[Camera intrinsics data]
● ● ●
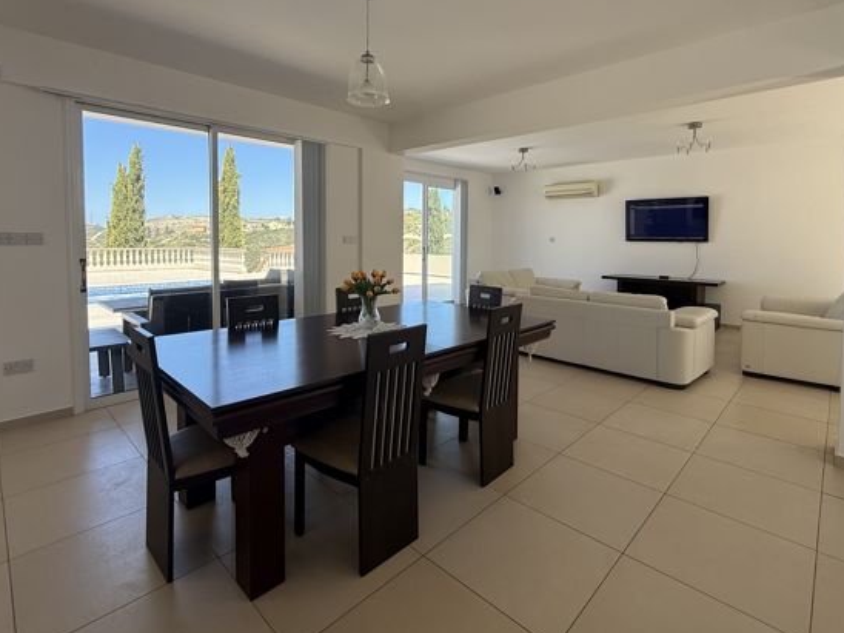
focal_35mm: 18
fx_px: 439
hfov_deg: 87.7
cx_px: 435
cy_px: 259
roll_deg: -0.6
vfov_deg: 71.0
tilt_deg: -1.9
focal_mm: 2.22
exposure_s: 1/398
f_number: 2.2
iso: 64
● ● ●
Please repeat each record exactly and keep every picture out of the copy.

focal_35mm: 18
fx_px: 439
hfov_deg: 87.7
cx_px: 435
cy_px: 259
roll_deg: -0.6
vfov_deg: 71.0
tilt_deg: -1.9
focal_mm: 2.22
exposure_s: 1/398
f_number: 2.2
iso: 64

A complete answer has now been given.